* Data in this exercise
###

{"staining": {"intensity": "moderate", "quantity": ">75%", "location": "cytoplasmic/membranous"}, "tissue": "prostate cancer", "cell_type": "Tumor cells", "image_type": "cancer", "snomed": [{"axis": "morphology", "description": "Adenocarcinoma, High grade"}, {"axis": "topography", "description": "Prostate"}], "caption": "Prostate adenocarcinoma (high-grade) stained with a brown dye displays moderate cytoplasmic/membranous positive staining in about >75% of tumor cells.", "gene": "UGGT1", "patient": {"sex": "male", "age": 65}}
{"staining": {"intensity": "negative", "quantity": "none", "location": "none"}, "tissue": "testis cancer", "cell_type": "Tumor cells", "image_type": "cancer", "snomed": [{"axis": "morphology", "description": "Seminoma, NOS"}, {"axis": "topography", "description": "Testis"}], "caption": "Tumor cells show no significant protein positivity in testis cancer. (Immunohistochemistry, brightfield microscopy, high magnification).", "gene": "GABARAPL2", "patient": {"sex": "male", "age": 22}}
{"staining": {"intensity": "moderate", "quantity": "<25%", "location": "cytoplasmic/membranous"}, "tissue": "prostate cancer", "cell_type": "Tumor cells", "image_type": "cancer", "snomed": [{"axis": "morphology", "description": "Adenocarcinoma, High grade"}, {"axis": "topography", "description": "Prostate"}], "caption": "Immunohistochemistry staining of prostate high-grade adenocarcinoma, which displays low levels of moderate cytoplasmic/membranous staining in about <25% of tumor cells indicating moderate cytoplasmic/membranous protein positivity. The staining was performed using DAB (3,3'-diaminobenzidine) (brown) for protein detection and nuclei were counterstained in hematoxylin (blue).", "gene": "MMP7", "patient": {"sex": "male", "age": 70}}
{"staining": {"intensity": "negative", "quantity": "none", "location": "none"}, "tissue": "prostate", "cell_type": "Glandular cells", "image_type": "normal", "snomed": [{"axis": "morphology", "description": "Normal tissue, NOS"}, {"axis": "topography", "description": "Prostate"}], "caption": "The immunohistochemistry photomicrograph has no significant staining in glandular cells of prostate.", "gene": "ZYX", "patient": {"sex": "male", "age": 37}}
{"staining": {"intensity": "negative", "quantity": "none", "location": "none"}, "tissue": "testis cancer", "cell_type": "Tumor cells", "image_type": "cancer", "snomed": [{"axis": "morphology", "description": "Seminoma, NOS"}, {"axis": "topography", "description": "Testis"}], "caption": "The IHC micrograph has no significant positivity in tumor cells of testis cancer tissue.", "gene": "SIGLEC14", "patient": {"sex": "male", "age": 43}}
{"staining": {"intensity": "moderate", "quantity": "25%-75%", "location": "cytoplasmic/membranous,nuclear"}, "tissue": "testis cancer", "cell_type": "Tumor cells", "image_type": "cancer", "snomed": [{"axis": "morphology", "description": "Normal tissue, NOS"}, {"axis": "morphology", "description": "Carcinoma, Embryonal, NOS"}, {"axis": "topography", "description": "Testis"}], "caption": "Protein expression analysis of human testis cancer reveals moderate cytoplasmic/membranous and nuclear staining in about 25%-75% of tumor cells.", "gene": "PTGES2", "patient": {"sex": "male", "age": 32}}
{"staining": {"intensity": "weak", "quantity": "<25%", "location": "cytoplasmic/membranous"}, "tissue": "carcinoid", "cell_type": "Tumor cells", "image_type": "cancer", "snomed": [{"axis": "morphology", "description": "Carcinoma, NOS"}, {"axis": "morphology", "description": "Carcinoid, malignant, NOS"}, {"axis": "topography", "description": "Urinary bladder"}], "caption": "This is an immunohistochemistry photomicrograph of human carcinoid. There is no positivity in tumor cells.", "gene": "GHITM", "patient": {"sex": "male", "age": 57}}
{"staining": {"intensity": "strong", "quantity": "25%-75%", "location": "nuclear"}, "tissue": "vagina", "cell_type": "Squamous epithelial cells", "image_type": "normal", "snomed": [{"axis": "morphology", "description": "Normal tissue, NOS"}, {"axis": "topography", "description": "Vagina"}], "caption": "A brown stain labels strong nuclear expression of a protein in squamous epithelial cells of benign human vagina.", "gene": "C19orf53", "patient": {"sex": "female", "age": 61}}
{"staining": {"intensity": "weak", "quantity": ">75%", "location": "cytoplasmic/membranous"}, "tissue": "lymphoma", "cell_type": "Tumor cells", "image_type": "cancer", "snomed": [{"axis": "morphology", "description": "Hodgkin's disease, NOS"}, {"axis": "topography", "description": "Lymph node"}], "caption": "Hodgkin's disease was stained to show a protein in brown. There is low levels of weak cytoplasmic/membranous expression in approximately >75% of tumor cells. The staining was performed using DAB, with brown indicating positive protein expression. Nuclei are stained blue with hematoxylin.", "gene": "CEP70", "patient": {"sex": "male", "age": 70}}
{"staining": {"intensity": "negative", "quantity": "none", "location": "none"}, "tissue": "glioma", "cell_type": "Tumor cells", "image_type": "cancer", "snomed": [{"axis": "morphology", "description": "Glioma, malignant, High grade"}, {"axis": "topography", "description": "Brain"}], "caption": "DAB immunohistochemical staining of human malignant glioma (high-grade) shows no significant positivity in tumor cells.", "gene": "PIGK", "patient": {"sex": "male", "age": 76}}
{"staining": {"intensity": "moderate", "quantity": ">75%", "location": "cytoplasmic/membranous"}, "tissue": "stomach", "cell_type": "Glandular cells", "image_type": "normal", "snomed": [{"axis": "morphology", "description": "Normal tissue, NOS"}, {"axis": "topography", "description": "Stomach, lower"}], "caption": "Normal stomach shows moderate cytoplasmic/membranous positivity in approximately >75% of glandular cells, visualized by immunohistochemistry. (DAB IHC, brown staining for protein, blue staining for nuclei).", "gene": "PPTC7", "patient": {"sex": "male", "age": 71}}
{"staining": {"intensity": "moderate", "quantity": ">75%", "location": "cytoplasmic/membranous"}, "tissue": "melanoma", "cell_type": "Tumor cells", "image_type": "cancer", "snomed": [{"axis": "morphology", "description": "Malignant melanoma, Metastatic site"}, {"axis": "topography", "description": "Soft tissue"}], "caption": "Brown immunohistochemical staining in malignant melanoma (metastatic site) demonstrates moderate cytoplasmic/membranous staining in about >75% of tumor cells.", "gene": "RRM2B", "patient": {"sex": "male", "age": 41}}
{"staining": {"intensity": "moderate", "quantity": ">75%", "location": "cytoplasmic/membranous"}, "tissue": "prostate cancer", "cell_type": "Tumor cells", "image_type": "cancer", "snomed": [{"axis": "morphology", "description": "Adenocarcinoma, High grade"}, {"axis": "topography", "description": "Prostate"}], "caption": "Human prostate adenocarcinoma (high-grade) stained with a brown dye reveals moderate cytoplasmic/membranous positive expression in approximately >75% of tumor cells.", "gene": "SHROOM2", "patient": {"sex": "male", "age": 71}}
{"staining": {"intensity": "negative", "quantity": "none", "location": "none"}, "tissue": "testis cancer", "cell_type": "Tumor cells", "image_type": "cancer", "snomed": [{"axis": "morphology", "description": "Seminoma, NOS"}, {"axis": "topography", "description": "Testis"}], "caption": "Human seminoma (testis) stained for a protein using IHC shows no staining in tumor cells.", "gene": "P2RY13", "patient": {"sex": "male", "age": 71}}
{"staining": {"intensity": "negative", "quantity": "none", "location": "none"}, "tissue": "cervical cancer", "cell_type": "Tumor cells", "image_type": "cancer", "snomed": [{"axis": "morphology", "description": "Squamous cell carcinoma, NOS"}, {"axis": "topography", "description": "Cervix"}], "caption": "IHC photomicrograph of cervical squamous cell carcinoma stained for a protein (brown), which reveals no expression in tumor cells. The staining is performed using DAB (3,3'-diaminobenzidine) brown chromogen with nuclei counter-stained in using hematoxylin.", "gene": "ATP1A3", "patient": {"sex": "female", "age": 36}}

###

* Exercise requirements
Output the material in full, matching it word for word.

* Your response
{"staining": {"intensity": "moderate", "quantity": ">75%", "location": "cytoplasmic/membranous"}, "tissue": "prostate cancer", "cell_type": "Tumor cells", "image_type": "cancer", "snomed": [{"axis": "morphology", "description": "Adenocarcinoma, High grade"}, {"axis": "topography", "description": "Prostate"}], "caption": "Prostate adenocarcinoma (high-grade) stained with a brown dye displays moderate cytoplasmic/membranous positive staining in about >75% of tumor cells.", "gene": "UGGT1", "patient": {"sex": "male", "age": 65}}
{"staining": {"intensity": "negative", "quantity": "none", "location": "none"}, "tissue": "testis cancer", "cell_type": "Tumor cells", "image_type": "cancer", "snomed": [{"axis": "morphology", "description": "Seminoma, NOS"}, {"axis": "topography", "description": "Testis"}], "caption": "Tumor cells show no significant protein positivity in testis cancer. (Immunohistochemistry, brightfield microscopy, high magnification).", "gene": "GABARAPL2", "patient": {"sex": "male", "age": 22}}
{"staining": {"intensity": "moderate", "quantity": "<25%", "location": "cytoplasmic/membranous"}, "tissue": "prostate cancer", "cell_type": "Tumor cells", "image_type": "cancer", "snomed": [{"axis": "morphology", "description": "Adenocarcinoma, High grade"}, {"axis": "topography", "description": "Prostate"}], "caption": "Immunohistochemistry staining of prostate high-grade adenocarcinoma, which displays low levels of moderate cytoplasmic/membranous staining in about <25% of tumor cells indicating moderate cytoplasmic/membranous protein positivity. The staining was performed using DAB (3,3'-diaminobenzidine) (brown) for protein detection and nuclei were counterstained in hematoxylin (blue).", "gene": "MMP7", "patient": {"sex": "male", "age": 70}}
{"staining": {"intensity": "negative", "quantity": "none", "location": "none"}, "tissue": "prostate", "cell_type": "Glandular cells", "image_type": "normal", "snomed": [{"axis": "morphology", "description": "Normal tissue, NOS"}, {"axis": "topography", "description": "Prostate"}], "caption": "The immunohistochemistry photomicrograph has no significant staining in glandular cells of prostate.", "gene": "ZYX", "patient": {"sex": "male", "age": 37}}
{"staining": {"intensity": "negative", "quantity": "none", "location": "none"}, "tissue": "testis cancer", "cell_type": "Tumor cells", "image_type": "cancer", "snomed": [{"axis": "morphology", "description": "Seminoma, NOS"}, {"axis": "topography", "description": "Testis"}], "caption": "The IHC micrograph has no significant positivity in tumor cells of testis cancer tissue.", "gene": "SIGLEC14", "patient": {"sex": "male", "age": 43}}
{"staining": {"intensity": "moderate", "quantity": "25%-75%", "location": "cytoplasmic/membranous,nuclear"}, "tissue": "testis cancer", "cell_type": "Tumor cells", "image_type": "cancer", "snomed": [{"axis": "morphology", "description": "Normal tissue, NOS"}, {"axis": "morphology", "description": "Carcinoma, Embryonal, NOS"}, {"axis": "topography", "description": "Testis"}], "caption": "Protein expression analysis of human testis cancer reveals moderate cytoplasmic/membranous and nuclear staining in about 25%-75% of tumor cells.", "gene": "PTGES2", "patient": {"sex": "male", "age": 32}}
{"staining": {"intensity": "weak", "quantity": "<25%", "location": "cytoplasmic/membranous"}, "tissue": "carcinoid", "cell_type": "Tumor cells", "image_type": "cancer", "snomed": [{"axis": "morphology", "description": "Carcinoma, NOS"}, {"axis": "morphology", "description": "Carcinoid, malignant, NOS"}, {"axis": "topography", "description": "Urinary bladder"}], "caption": "This is an immunohistochemistry photomicrograph of human carcinoid. There is no positivity in tumor cells.", "gene": "GHITM", "patient": {"sex": "male", "age": 57}}
{"staining": {"intensity": "strong", "quantity": "25%-75%", "location": "nuclear"}, "tissue": "vagina", "cell_type": "Squamous epithelial cells", "image_type": "normal", "snomed": [{"axis": "morphology", "description": "Normal tissue, NOS"}, {"axis": "topography", "description": "Vagina"}], "caption": "A brown stain labels strong nuclear expression of a protein in squamous epithelial cells of benign human vagina.", "gene": "C19orf53", "patient": {"sex": "female", "age": 61}}
{"staining": {"intensity": "weak", "quantity": ">75%", "location": "cytoplasmic/membranous"}, "tissue": "lymphoma", "cell_type": "Tumor cells", "image_type": "cancer", "snomed": [{"axis": "morphology", "description": "Hodgkin's disease, NOS"}, {"axis": "topography", "description": "Lymph node"}], "caption": "Hodgkin's disease was stained to show a protein in brown. There is low levels of weak cytoplasmic/membranous expression in approximately >75% of tumor cells. The staining was performed using DAB, with brown indicating positive protein expression. Nuclei are stained blue with hematoxylin.", "gene": "CEP70", "patient": {"sex": "male", "age": 70}}
{"staining": {"intensity": "negative", "quantity": "none", "location": "none"}, "tissue": "glioma", "cell_type": "Tumor cells", "image_type": "cancer", "snomed": [{"axis": "morphology", "description": "Glioma, malignant, High grade"}, {"axis": "topography", "description": "Brain"}], "caption": "DAB immunohistochemical staining of human malignant glioma (high-grade) shows no significant positivity in tumor cells.", "gene": "PIGK", "patient": {"sex": "male", "age": 76}}
{"staining": {"intensity": "moderate", "quantity": ">75%", "location": "cytoplasmic/membranous"}, "tissue": "stomach", "cell_type": "Glandular cells", "image_type": "normal", "snomed": [{"axis": "morphology", "description": "Normal tissue, NOS"}, {"axis": "topography", "description": "Stomach, lower"}], "caption": "Normal stomach shows moderate cytoplasmic/membranous positivity in approximately >75% of glandular cells, visualized by immunohistochemistry. (DAB IHC, brown staining for protein, blue staining for nuclei).", "gene": "PPTC7", "patient": {"sex": "male", "age": 71}}
{"staining": {"intensity": "moderate", "quantity": ">75%", "location": "cytoplasmic/membranous"}, "tissue": "melanoma", "cell_type": "Tumor cells", "image_type": "cancer", "snomed": [{"axis": "morphology", "description": "Malignant melanoma, Metastatic site"}, {"axis": "topography", "description": "Soft tissue"}], "caption": "Brown immunohistochemical staining in malignant melanoma (metastatic site) demonstrates moderate cytoplasmic/membranous staining in about >75% of tumor cells.", "gene": "RRM2B", "patient": {"sex": "male", "age": 41}}
{"staining": {"intensity": "moderate", "quantity": ">75%", "location": "cytoplasmic/membranous"}, "tissue": "prostate cancer", "cell_type": "Tumor cells", "image_type": "cancer", "snomed": [{"axis": "morphology", "description": "Adenocarcinoma, High grade"}, {"axis": "topography", "description": "Prostate"}], "caption": "Human prostate adenocarcinoma (high-grade) stained with a brown dye reveals moderate cytoplasmic/membranous positive expression in approximately >75% of tumor cells.", "gene": "SHROOM2", "patient": {"sex": "male", "age": 71}}
{"staining": {"intensity": "negative", "quantity": "none", "location": "none"}, "tissue": "testis cancer", "cell_type": "Tumor cells", "image_type": "cancer", "snomed": [{"axis": "morphology", "description": "Seminoma, NOS"}, {"axis": "topography", "description": "Testis"}], "caption": "Human seminoma (testis) stained for a protein using IHC shows no staining in tumor cells.", "gene": "P2RY13", "patient": {"sex": "male", "age": 71}}
{"staining": {"intensity": "negative", "quantity": "none", "location": "none"}, "tissue": "cervical cancer", "cell_type": "Tumor cells", "image_type": "cancer", "snomed": [{"axis": "morphology", "description": "Squamous cell carcinoma, NOS"}, {"axis": "topography", "description": "Cervix"}], "caption": "IHC photomicrograph of cervical squamous cell carcinoma stained for a protein (brown), which reveals no expression in tumor cells. The staining is performed using DAB (3,3'-diaminobenzidine) brown chromogen with nuclei counter-stained in using hematoxylin.", "gene": "ATP1A3", "patient": {"sex": "female", "age": 36}}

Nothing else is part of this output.